China syndromeChinese hackers infiltrate Wall Street Journal’s computer systems

Published 1 February 2013

Chinese hackers with government connections have infiltrated the computer systems of the Wall Street Journal, in the second such Chinese attack on a major U.S. media outlet. WSJ says the hackers were trying to monitor its coverage of Chinese affairs.

Chinese hackers with government connections have infiltrated the computer systems of the Wall Street Journal, in the second such Chinese attack on a major U.S. media outlet.

WSJ says the hackers were trying to monitor its coverage of Chinese affairs.

The New York Times has also reported that Chinese hackers, over a period of four months, had “persistently” penetrated its systems for the last four months.

The BBC reports that in both the WSJ and NYT cases, the Chinese hackers tried to learn the names of the Chinese sources who provided NYT and WSJ journalists wealth of information about corruption of high Chinese officials and their family members.

China, using its military intelligence services, has been engaged in a vast espionage – and industrial espionage – campaign against Western companies and governments for more than a decade now.

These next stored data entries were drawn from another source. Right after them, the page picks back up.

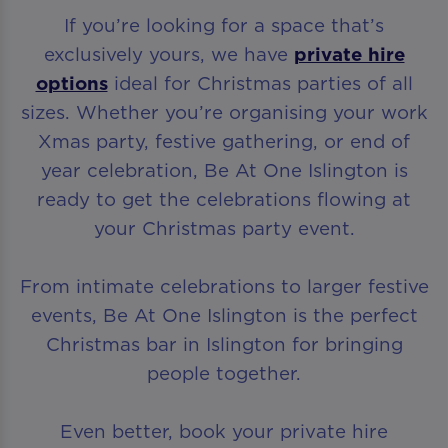
If you’re looking for a space that’s
exclusively yours, we have
private hire
options
ideal for Christmas parties of all
sizes. Whether you’re organising your work
Xmas party, festive gathering, or end of
year celebration, Be At One Islington is
ready to get the celebrations flowing at
your Christmas party event.
From intimate celebrations to larger festive
events, Be At One Islington is the perfect
Christmas bar in Islington for bringing
people together.
Even better, book your private hire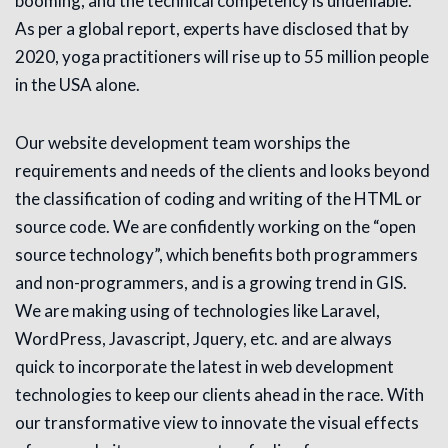
booming, and the technical competency is undeniable.
As per a global report, experts have disclosed that by
2020, yoga practitioners will rise up to 55 million people
in the USA alone.
Our website development team worships the
requirements and needs of the clients and looks beyond
the classification of coding and writing of the HTML or
source code. We are confidently working on the “open
source technology”, which benefits both programmers
and non-programmers, and is a growing trend in GIS.
We are making using of technologies like Laravel,
WordPress, Javascript, Jquery, etc. and are always
quick to incorporate the latest in web development
technologies to keep our clients ahead in the race. With
our transformative view to innovate the visual effects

China is using government-paid hackers, and the technological resources of its intelligence services, to short-cut its way to global economic hegemony by stealing the industrial secrets and technologies from Western companies, giving these secrets to Chinese companies which, with government subsidies, then sell these technologies in the West at cut-rate prices.

The Chinese government hacking campaign against the NYT and WSJ did not have a commercial angel, but was motivated by the desire to prevent embarrassing stories about the corrupt practices of high-level Chinese officials from being divulged to Western newspapers.

WSJ publisher, Dow Jones & Co, released a statement on Thursday saying hacking attacks related to its China coverage were “an ongoing issue.”

“Evidence shows that infiltration efforts target the monitoring of the Journal‘’s coverage of China, and are not an attempt to gain commercial advantage or to misappropriate customer information,” a spokeswoman for the newspaper said.

We continue to work closely with the authorities and outside security specialists, taking extensive measures to protect our customers, employees, journalists and sources.”

She said the paper has completed a network overhaul to bolster security.